Stored dataset items

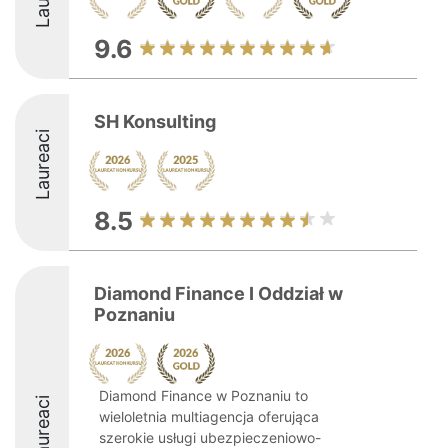
9.6
SH Konsulting
Laureaci
8.5
Diamond Finance I Oddział w
Poznaniu
Diamond Finance w Poznaniu to
Laureaci
wieloletnia multiagencja oferująca
szerokie usługi ubezpieczeniowo-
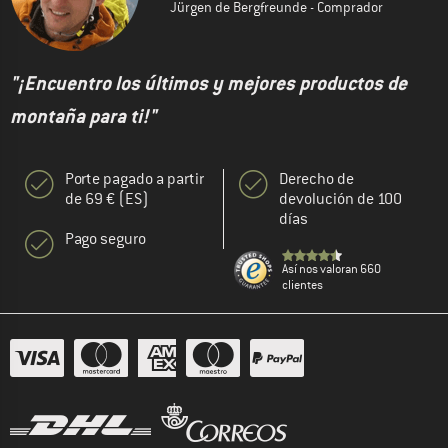
Jürgen de Bergfreunde - Comprador
"¡Encuentro los últimos y mejores productos de
montaña para ti!"
Porte pagado a partir
Derecho de
de 69 € (ES)
devolución de 100
días
Pago seguro
Así nos valoran 660
clientes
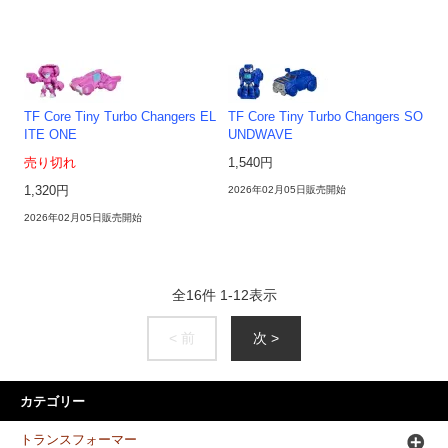
TF Core Tiny Turbo Changers EL
TF Core Tiny Turbo Changers SO
ITE ONE
UNDWAVE
売り切れ
1,540円
1,320円
2026年02月05日販売開始
2026年02月05日販売開始
全
16
件
1
-
12
表示
< 前
次 >
カテゴリー
トランスフォーマー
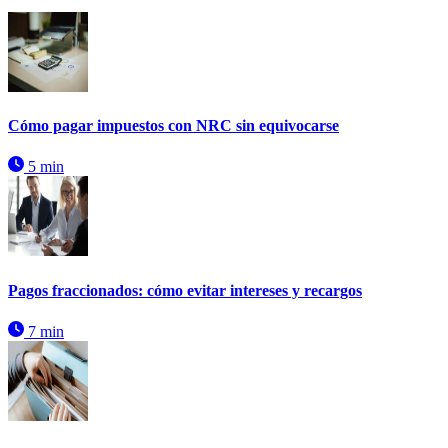
Cómo pagar impuestos con NRC sin equivocarse
5 min
Pagos fraccionados: cómo evitar intereses y recargos
7 min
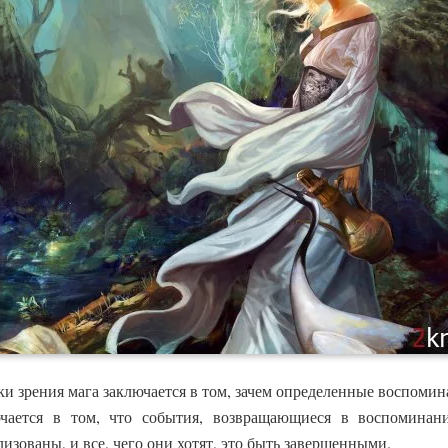
и зрения мага заключается в том, зачем определенные воспомин
чается в том, что события, возвращающиеся в воспоминан
изованы, и все, чего они хотят, это быть завершенными.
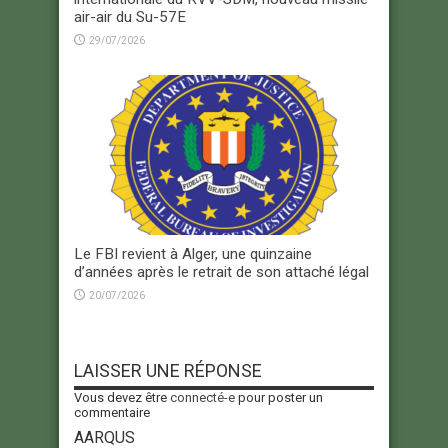
air-air du Su-57E
29/07/2026
Le FBI revient à Alger, une quinzaine
d’années après le retrait de son attaché légal
20/07/2026
LAISSER UNE RÉPONSE
Vous devez être
connecté-e
pour poster un
commentaire
AARQUS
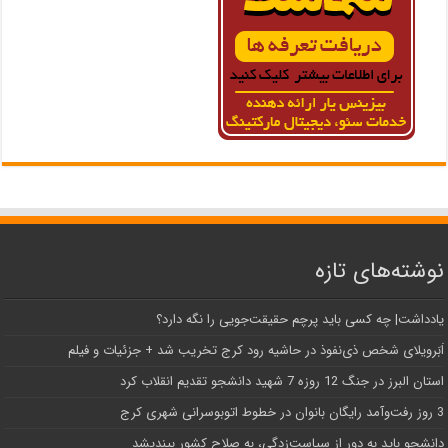
نوشته‌های تازه
یادداشت| ‌چه کسی باید پرچم حقیقت‌جویی را نگه دارد؟
اَبَر‌ویلای شخص ذی‌نفوذ در حاشیه‌ رود کرج تخریب شد + جزئیات و فیلم
استان البرز در جنگ 12 روزه 7 شهید دانشجو تقدیم انقلاب کرد
3 روز رفت‌وآمد رایگان بانوان در خطوط اتوبوسرانی شهری کرج
دانشجو باید به دور از سیاست‌زدگی، به صلاح کشور بیندیشد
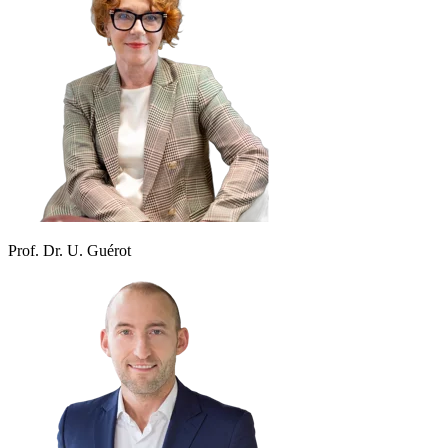
Prof. Dr. U. Guérot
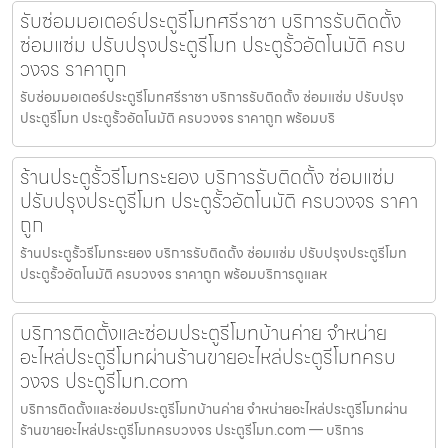
รับซ่อมมอเตอร์ประตูรีโมทศรีราชา บริการรับติดตั้ง
ซ่อมแซ่ม ปรับปรุงประตูรีโมท ประตูรั้วอัตโนมัติ ครบ
วงจร ราคาถูก
รับซ่อมมอเตอร์ประตูรีโมทศรีราชา บริการรับติดตั้ง ซ่อมแซ่ม ปรับปรุง
ประตูรีโมท ประตูรั้วอัตโนมัติ ครบวงจร ราคาถูก พร้อมบริ
ร้านประตูรั้วรีโมทระยอง บริการรับติดตั้ง ซ่อมแซ่ม
ปรับปรุงประตูรีโมท ประตูรั้วอัตโนมัติ ครบวงจร ราคา
ถูก
ร้านประตูรั้วรีโมทระยอง บริการรับติดตั้ง ซ่อมแซ่ม ปรับปรุงประตูรีโมท
ประตูรั้วอัตโนมัติ ครบวงจร ราคาถูก พร้อมบริการดูแลห
บริการติดตั้งและซ่อมประตูรีโมทบ้านค่าย จำหน่าย
อะไหล่ประตูรีโมทผ่านร้านขายอะไหล่ประตูรีโมทครบ
วงจร ประตูรีโมท.com
บริการติดตั้งและซ่อมประตูรีโมทบ้านค่าย จำหน่ายอะไหล่ประตูรีโมทผ่าน
ร้านขายอะไหล่ประตูรีโมทครบวงจร ประตูรีโมท.com — บริการ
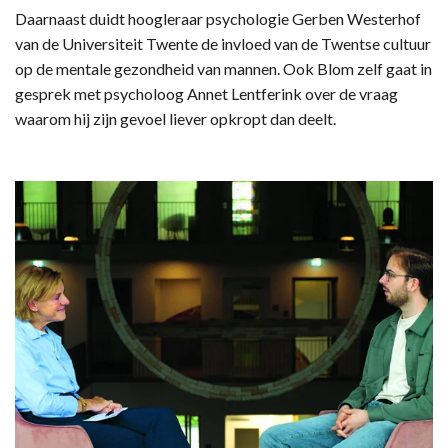
Daarnaast duidt hoogleraar psychologie Gerben Westerhof
van de Universiteit Twente de invloed van de Twentse cultuur
op de mentale gezondheid van mannen. Ook Blom zelf gaat in
gesprek met psycholoog Annet Lentferink over de vraag
waarom hij zijn gevoel liever opkropt dan deelt.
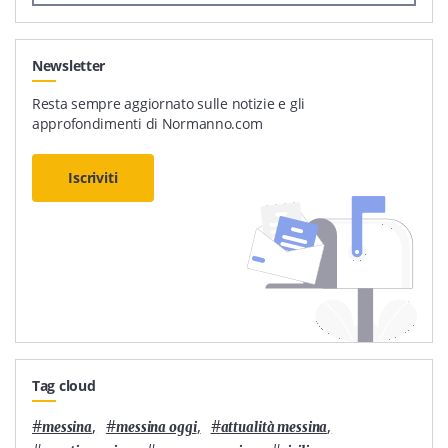
Newsletter
Resta sempre aggiornato sulle notizie e gli
approfondimenti di Normanno.com
Iscriviti
Tag cloud
#
,
#
,
#
,
messina
messina oggi
attualità messina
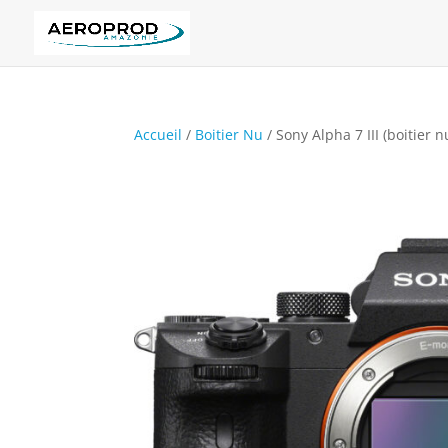
Accueil
/
Boitier Nu
/ Sony Alpha 7 III (boitier n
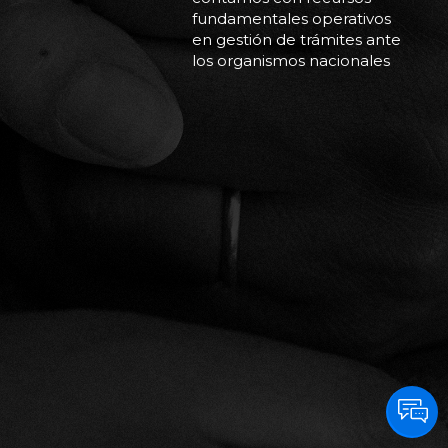
fundamentales operativos
en gestión de trámites ante
los organismos nacionales
(Anmat, Aduana y
escribanías) e
internacionales
(proveedores y logística).
Contamos con personal
capacitado para darle
tratamiento personalizado
a cada
paciente para hacer llegar
la información necesaria y
brindar la contención a los
pacientes ante las
inquietudes que puedan
surgir en el trayecto desde
que se inicia
la solicitud hasta que llega
para comenzar o continuar
su tratamiento.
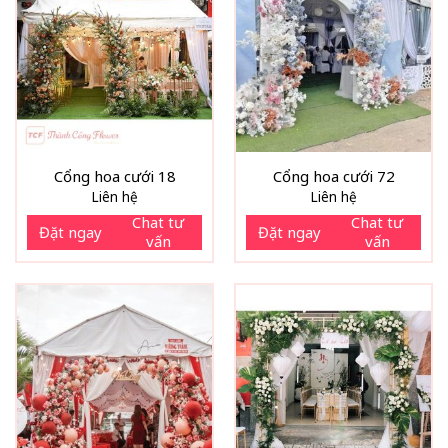
Cổng hoa cưới 18
Cổng hoa cưới 72
Liên hệ
Liên hệ
Chat tư
Chat tư
Đặt ngay
Đặt ngay
vấn
vấn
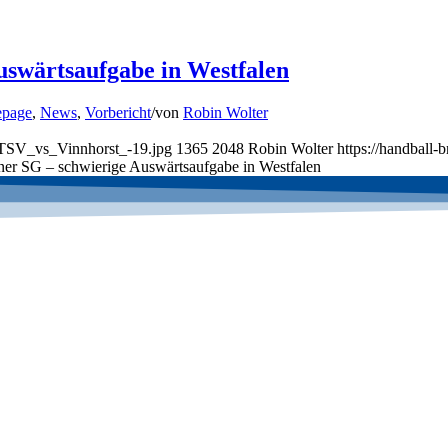
uswärtsaufgabe in Westfalen
page
,
News
,
Vorbericht
/
von
Robin Wolter
ATSV_vs_Vinnhorst_-19.jpg
1365
2048
Robin Wolter
https://handball
ner SG – schwierige Auswärtsaufgabe in Westfalen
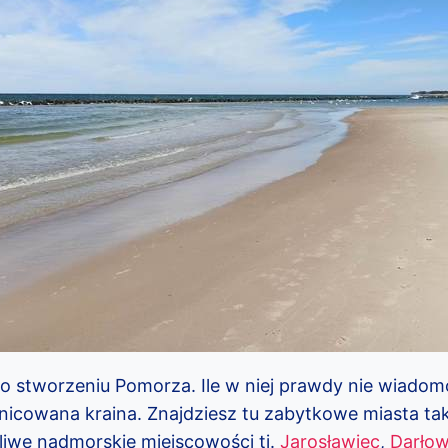
o stworzeniu Pomorza. Ile w niej prawdy nie wiadom
żnicowana kraina. Znajdziesz tu zabytkowe miasta tak
kliwe nadmorskie miejscowości tj.
Jarosławiec
,
Darło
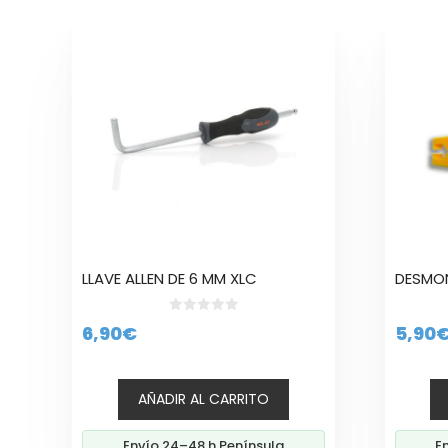
LLAVE ALLEN DE 6 MM XLC
DESMO
0
6,90
€
5,90
d
e
5
AÑADIR AL CARRITO
Envío 24–48 h Península
E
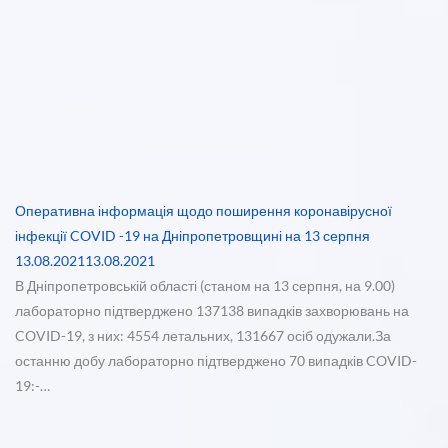
Оперативна інформація щодо поширення коронавірусної
інфекції COVID -19 на Дніпропетровщині на 13 серпня
13.08.2021
13.08.2021
В Дніпропетровській області (станом на 13 серпня, на 9.00)
лабораторно підтверджено 137138 випадків захворювань на
COVID-19, з них: 4554 летальних, 131667 осіб одужали.За
останню добу лабораторно підтверджено 70 випадків COVID-
19:-…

-- EXERCISE INSTRUCTIONS --
Restate the records word for word and drop the images.

-- RESPONSE TO THE TASK --
9.6
SH Konsulting
Laureaci
8.5
Diamond Finance I Oddział w
Poznaniu
Diamond Finance w Poznaniu to
Laureaci
wieloletnia multiagencja oferująca
szerokie usługi ubezpieczeniowo-
Jürgen de Bergfreunde - Comprador
"¡Encuentro los últimos y mejores productos de
montaña para ti!"
Porte pagado a partir
Derecho de
de 69 € (ES)
devolución de 100
días
Pago seguro
Así nos valoran 660
clientes
TF Core Tiny Turbo Changers EL
TF Core Tiny Turbo Changers SO
ITE ONE
UNDWAVE
売り切れ
1,540円
1,320円
2026年02月05日販売開始
2026年02月05日販売開始
全
16
件
1
-
12
表示
< 前
次 >
カテゴリー
トランスフォーマー
Cómo pagar impuestos con NRC sin equivocarse
5 min
Pagos fraccionados: cómo evitar intereses y recargos
7 min
и зрения мага заключается в том, зачем определенные воспомин
чается в том, что события, возвращающиеся в воспоминан
изованы, и все, чего они хотят, это быть завершенными.
air-air du Su-57E
29/07/2026
Le FBI revient à Alger, une quinzaine
d’années après le retrait de son attaché légal
20/07/2026
LAISSER UNE RÉPONSE
Vous devez être
connecté-e
pour poster un
commentaire
AARQUS
نوشته‌های تازه
یادداشت| ‌چه کسی باید پرچم حقیقت‌جویی را نگه دارد؟
اَبَر‌ویلای شخص ذی‌نفوذ در حاشیه‌ رود کرج تخریب شد + جزئیات و فیلم
استان البرز در جنگ 12 روزه 7 شهید دانشجو تقدیم انقلاب کرد
3 روز رفت‌وآمد رایگان بانوان در خطوط اتوبوسرانی شهری کرج
دانشجو باید به دور از سیاست‌زدگی، به صلاح کشور بیندیشد
Prof. Dr. U. Guérot
รับซ่อมมอเตอร์ประตูรีโมทศรีราชา บริการรับติดตั้ง
ซ่อมแซ่ม ปรับปรุงประตูรีโมท ประตูรั้วอัตโนมัติ ครบ
วงจร ราคาถูก
รับซ่อมมอเตอร์ประตูรีโมทศรีราชา บริการรับติดตั้ง ซ่อมแซ่ม ปรับปรุง
ประตูรีโมท ประตูรั้วอัตโนมัติ ครบวงจร ราคาถูก พร้อมบริ
ร้านประตูรั้วรีโมทระยอง บริการรับติดตั้ง ซ่อมแซ่ม
ปรับปรุงประตูรีโมท ประตูรั้วอัตโนมัติ ครบวงจร ราคา
ถูก
ร้านประตูรั้วรีโมทระยอง บริการรับติดตั้ง ซ่อมแซ่ม ปรับปรุงประตูรีโมท
ประตูรั้วอัตโนมัติ ครบวงจร ราคาถูก พร้อมบริการดูแลห
บริการติดตั้งและซ่อมประตูรีโมทบ้านค่าย จำหน่าย
อะไหล่ประตูรีโมทผ่านร้านขายอะไหล่ประตูรีโมทครบ
วงจร ประตูรีโมท.com
บริการติดตั้งและซ่อมประตูรีโมทบ้านค่าย จำหน่ายอะไหล่ประตูรีโมทผ่าน
ร้านขายอะไหล่ประตูรีโมทครบวงจร ประตูรีโมท.com — บริการ
Daarnaast duidt hoogleraar psychologie Gerben Westerhof
van de Universiteit Twente de invloed van de Twentse cultuur
op de mentale gezondheid van mannen. Ook Blom zelf gaat in
gesprek met psycholoog Annet Lentferink over de vraag
waarom hij zijn gevoel liever opkropt dan deelt.
Newsletter
Resta sempre aggiornato sulle notizie e gli
approfondimenti di Normanno.com
Iscriviti
Tag cloud
#
,
#
,
#
,
messina
messina oggi
attualità messina
Accueil
/
Boitier Nu
/ Sony Alpha 7 III (boitier n
fundamentales operativos
en gestión de trámites ante
los organismos nacionales
(Anmat, Aduana y
escribanías) e
internacionales
(proveedores y logística).
Contamos con personal
capacitado para darle
tratamiento personalizado
a cada
paciente para hacer llegar
la información necesaria y
brindar la contención a los
pacientes ante las
inquietudes que puedan
surgir en el trayecto desde
que se inicia
la solicitud hasta que llega
para comenzar o continuar
su tratamiento.
Cổng hoa cưới 18
Cổng hoa cưới 72
Liên hệ
Liên hệ
Chat tư
Chat tư
Đặt ngay
Đặt ngay
vấn
vấn
uswärtsaufgabe in Westfalen
page
,
News
,
Vorbericht
/
von
Robin Wolter
ATSV_vs_Vinnhorst_-19.jpg
1365
2048
Robin Wolter
https://handball
ner SG – schwierige Auswärtsaufgabe in Westfalen
o stworzeniu Pomorza. Ile w niej prawdy nie wiadom
żnicowana kraina. Znajdziesz tu zabytkowe miasta tak
kliwe nadmorskie miejscowości tj.
Jarosławiec
,
Darło
LLAVE ALLEN DE 6 MM XLC
DESMO
0
6,90
€
5,90
d
e
5
AÑADIR AL CARRITO
Envío 24–48 h Península
E
Оперативна інформація щодо поширення коронавірусної
інфекції COVID -19 на Дніпропетровщині на 13 серпня
13.08.2021
13.08.2021
В Дніпропетровській області (станом на 13 серпня, на 9.00)
лабораторно підтверджено 137138 випадків захворювань на
COVID-19, з них: 4554 летальних, 131667 осіб одужали.За
останню добу лабораторно підтверджено 70 випадків COVID-
19:-…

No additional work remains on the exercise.